Defendant's motion for summary judgment to the effect that it is entitled to offset the $44,080 judgment plus legal interest from October 15, 1958, which it has against plaintiff Algonac Manufacturing Company against any recovery herein by said plaintiff, is granted; and that portion of defendant's said motion that this court does not have jurisdiction of said plaintiff's request that we issue an order requiring defendant to remove its armor plate from plaintiff's plant is granted and that part of said plaintiff's petition is dismissed.
All other issues and contentions of the parties are hereby denied.

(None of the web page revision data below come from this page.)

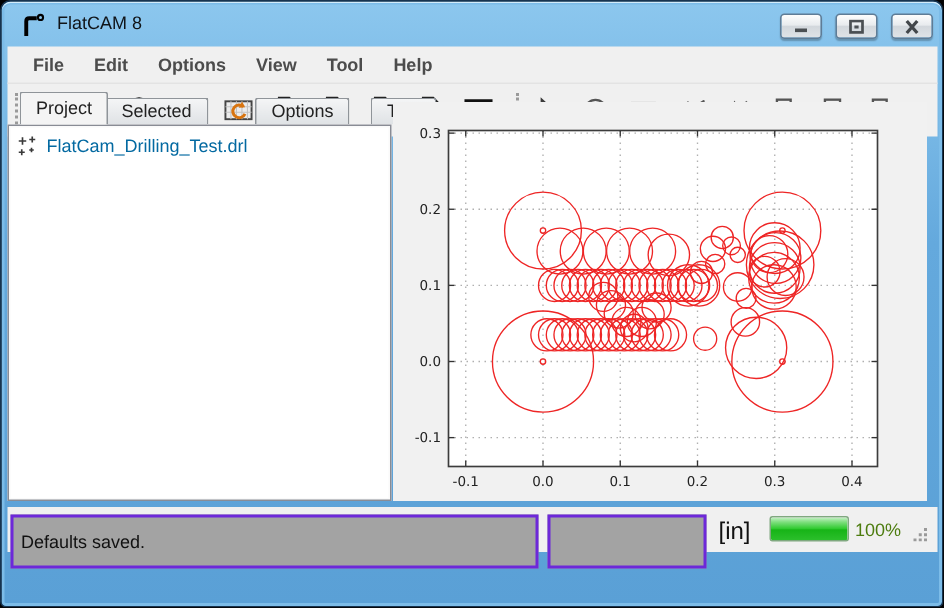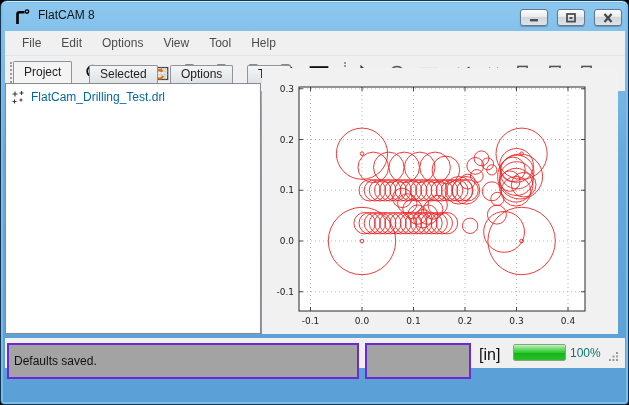"File" .menu-item { font-weight: none -> bold }
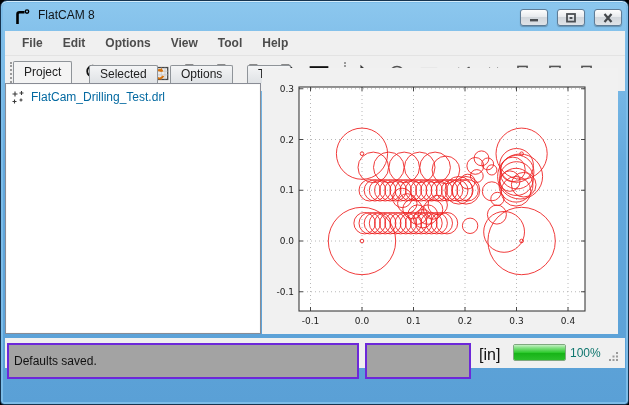"Selected" div.tab { left: 84px -> 65px }
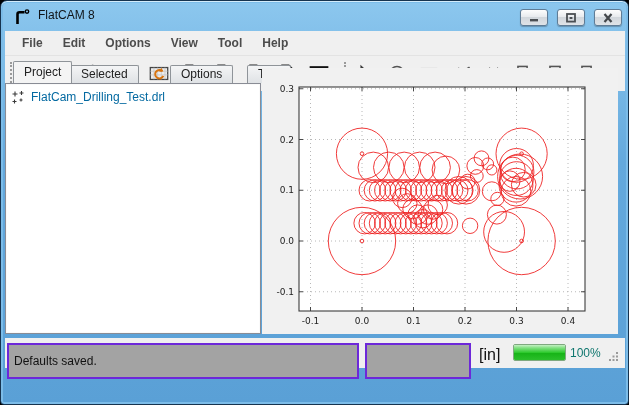"100%" .sb-pct { color: #0f766e -> #4d7c0f }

The contract numbers and dates of award are as follows:
Contract Number Date of Award 10179 6/20/52 10648 6/25/52 11393 6/26/52 11423 6/30/52 11688 6/30/52 12122 6/30/52 13468 9/12/52 13976 11/20/52
The opinion of the Court of Appeals, which discusses in detail the fraud prosecution, is reported in Maxwell v. United States, 277 F.2d 481 (6th Cir. 1960)
See letter from A. M. Stoepler, District Director, Internal Revenue Service, Detroit, Michigan, dated March 15, 1967 (Exhibit D-5)
See other cases cited in footnote 3, 369 F.2d at 732, 177 Ct. Cl. at 782
The money was paid to the Internal Revenue Service on January 6, 1967, to be applied on plaintiff's taxes
The plaintiff denies that the armor plate had been ground down in size and says that it is still in the same condition it was in when delivered
28 U.S.C. § 2501 (1964)
Baltimore & Ohio RR v. United States,supra, 261 U.S. at 597, 43 S. Ct. 425, 67 L. Ed. 816.